== DATA PROVIDED

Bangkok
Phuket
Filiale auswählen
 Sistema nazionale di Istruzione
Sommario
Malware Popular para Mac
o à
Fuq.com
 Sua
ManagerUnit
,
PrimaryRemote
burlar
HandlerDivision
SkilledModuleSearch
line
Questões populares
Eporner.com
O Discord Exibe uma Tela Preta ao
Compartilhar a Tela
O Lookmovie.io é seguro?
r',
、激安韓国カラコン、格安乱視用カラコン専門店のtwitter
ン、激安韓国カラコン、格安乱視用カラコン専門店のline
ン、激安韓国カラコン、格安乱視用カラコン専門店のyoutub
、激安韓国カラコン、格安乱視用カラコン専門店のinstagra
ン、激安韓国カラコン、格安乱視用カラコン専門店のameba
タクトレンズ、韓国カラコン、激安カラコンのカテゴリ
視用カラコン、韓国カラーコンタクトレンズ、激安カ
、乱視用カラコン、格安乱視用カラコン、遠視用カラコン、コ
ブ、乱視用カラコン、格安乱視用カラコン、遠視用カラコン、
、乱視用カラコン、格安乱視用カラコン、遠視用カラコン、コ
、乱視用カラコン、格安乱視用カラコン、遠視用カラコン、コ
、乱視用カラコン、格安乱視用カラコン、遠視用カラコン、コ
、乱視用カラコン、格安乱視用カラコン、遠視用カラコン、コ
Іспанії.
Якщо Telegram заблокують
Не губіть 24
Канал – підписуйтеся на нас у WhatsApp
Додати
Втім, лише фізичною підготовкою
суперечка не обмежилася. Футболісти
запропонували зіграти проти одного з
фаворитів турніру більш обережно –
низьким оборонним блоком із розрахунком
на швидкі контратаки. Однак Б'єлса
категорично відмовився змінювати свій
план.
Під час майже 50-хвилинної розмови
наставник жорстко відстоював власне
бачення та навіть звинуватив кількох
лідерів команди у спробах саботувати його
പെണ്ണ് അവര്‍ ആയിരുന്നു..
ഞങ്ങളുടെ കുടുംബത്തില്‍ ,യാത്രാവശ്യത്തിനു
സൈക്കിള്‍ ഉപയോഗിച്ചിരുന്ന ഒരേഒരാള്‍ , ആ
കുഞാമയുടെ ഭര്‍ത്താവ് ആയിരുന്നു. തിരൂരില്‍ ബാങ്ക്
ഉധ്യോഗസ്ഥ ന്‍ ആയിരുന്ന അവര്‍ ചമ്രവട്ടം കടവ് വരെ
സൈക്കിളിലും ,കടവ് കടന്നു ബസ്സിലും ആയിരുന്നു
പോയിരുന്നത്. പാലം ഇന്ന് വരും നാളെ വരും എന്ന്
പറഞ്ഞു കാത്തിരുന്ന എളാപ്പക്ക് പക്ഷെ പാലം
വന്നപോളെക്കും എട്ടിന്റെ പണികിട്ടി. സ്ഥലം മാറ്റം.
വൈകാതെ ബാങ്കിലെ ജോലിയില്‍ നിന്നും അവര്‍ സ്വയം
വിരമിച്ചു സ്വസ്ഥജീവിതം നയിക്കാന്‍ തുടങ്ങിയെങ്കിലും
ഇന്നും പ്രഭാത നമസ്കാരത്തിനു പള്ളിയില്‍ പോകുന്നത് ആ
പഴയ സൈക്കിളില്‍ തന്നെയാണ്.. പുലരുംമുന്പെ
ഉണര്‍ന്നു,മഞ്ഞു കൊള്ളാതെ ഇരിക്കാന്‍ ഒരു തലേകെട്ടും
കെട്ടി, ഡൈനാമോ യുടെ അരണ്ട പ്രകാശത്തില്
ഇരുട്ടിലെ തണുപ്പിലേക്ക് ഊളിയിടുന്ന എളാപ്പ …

====

WHAT IS BEING ASKED: Reproduce all of the data above, substituting "Signal" for "Telegram" and leaving everything else unchanged.

RESULT FOR THIS EXERCISE:
Bangkok
Phuket
Filiale auswählen
 Sistema nazionale di Istruzione
Sommario
Malware Popular para Mac
o à
Fuq.com
 Sua
ManagerUnit
,
PrimaryRemote
burlar
HandlerDivision
SkilledModuleSearch
line
Questões populares
Eporner.com
O Discord Exibe uma Tela Preta ao
Compartilhar a Tela
O Lookmovie.io é seguro?
r',
、激安韓国カラコン、格安乱視用カラコン専門店のtwitter
ン、激安韓国カラコン、格安乱視用カラコン専門店のline
ン、激安韓国カラコン、格安乱視用カラコン専門店のyoutub
、激安韓国カラコン、格安乱視用カラコン専門店のinstagra
ン、激安韓国カラコン、格安乱視用カラコン専門店のameba
タクトレンズ、韓国カラコン、激安カラコンのカテゴリ
視用カラコン、韓国カラーコンタクトレンズ、激安カ
、乱視用カラコン、格安乱視用カラコン、遠視用カラコン、コ
ブ、乱視用カラコン、格安乱視用カラコン、遠視用カラコン、
、乱視用カラコン、格安乱視用カラコン、遠視用カラコン、コ
、乱視用カラコン、格安乱視用カラコン、遠視用カラコン、コ
、乱視用カラコン、格安乱視用カラコン、遠視用カラコン、コ
、乱視用カラコン、格安乱視用カラコン、遠視用カラコン、コ
Іспанії.
Якщо Signal заблокують
Не губіть 24
Канал – підписуйтеся на нас у WhatsApp
Додати
Втім, лише фізичною підготовкою
суперечка не обмежилася. Футболісти
запропонували зіграти проти одного з
фаворитів турніру більш обережно –
низьким оборонним блоком із розрахунком
на швидкі контратаки. Однак Б'єлса
категорично відмовився змінювати свій
план.
Під час майже 50-хвилинної розмови
наставник жорстко відстоював власне
бачення та навіть звинуватив кількох
лідерів команди у спробах саботувати його
പെണ്ണ് അവര്‍ ആയിരുന്നു..
ഞങ്ങളുടെ കുടുംബത്തില്‍ ,യാത്രാവശ്യത്തിനു
സൈക്കിള്‍ ഉപയോഗിച്ചിരുന്ന ഒരേഒരാള്‍ , ആ
കുഞാമയുടെ ഭര്‍ത്താവ് ആയിരുന്നു. തിരൂരില്‍ ബാങ്ക്
ഉധ്യോഗസ്ഥ ന്‍ ആയിരുന്ന അവര്‍ ചമ്രവട്ടം കടവ് വരെ
സൈക്കിളിലും ,കടവ് കടന്നു ബസ്സിലും ആയിരുന്നു
പോയിരുന്നത്. പാലം ഇന്ന് വരും നാളെ വരും എന്ന്
പറഞ്ഞു കാത്തിരുന്ന എളാപ്പക്ക് പക്ഷെ പാലം
വന്നപോളെക്കും എട്ടിന്റെ പണികിട്ടി. സ്ഥലം മാറ്റം.
വൈകാതെ ബാങ്കിലെ ജോലിയില്‍ നിന്നും അവര്‍ സ്വയം
വിരമിച്ചു സ്വസ്ഥജീവിതം നയിക്കാന്‍ തുടങ്ങിയെങ്കിലും
ഇന്നും പ്രഭാത നമസ്കാരത്തിനു പള്ളിയില്‍ പോകുന്നത് ആ
പഴയ സൈക്കിളില്‍ തന്നെയാണ്.. പുലരുംമുന്പെ
ഉണര്‍ന്നു,മഞ്ഞു കൊള്ളാതെ ഇരിക്കാന്‍ ഒരു തലേകെട്ടും
കെട്ടി, ഡൈനാമോ യുടെ അരണ്ട പ്രകാശത്തില്
ഇരുട്ടിലെ തണുപ്പിലേക്ക് ഊളിയിടുന്ന എളാപ്പ …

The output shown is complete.